*DATA EXTRACTS*.
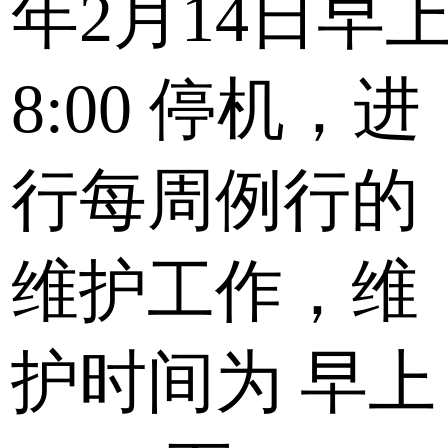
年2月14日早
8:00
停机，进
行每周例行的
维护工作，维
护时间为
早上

--

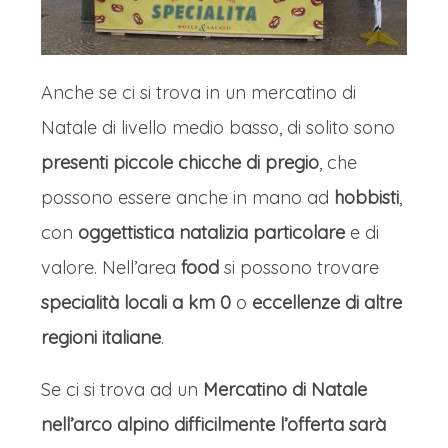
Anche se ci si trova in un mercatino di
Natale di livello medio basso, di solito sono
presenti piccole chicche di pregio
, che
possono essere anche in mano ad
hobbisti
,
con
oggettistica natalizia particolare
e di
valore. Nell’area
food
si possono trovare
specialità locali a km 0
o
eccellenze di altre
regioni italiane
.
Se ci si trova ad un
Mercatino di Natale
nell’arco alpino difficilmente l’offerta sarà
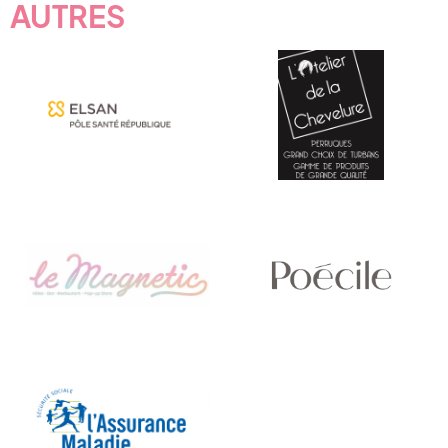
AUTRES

...

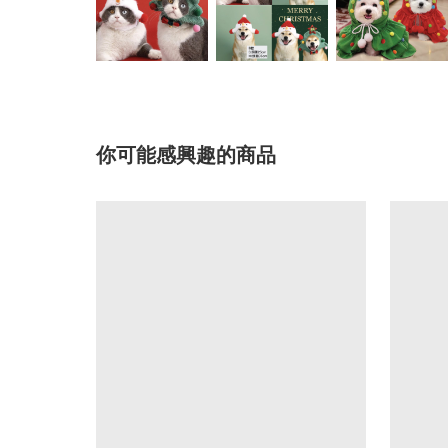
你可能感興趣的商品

*WHAT YOU NEED TO DO*.
Copy out every line of the entries above that contains the word "Natale". Capital and lowercase letters count as different.

*RESULT OF THIS TASK*.
Natale di livello medio basso, di solito sono
Mercatino di Natale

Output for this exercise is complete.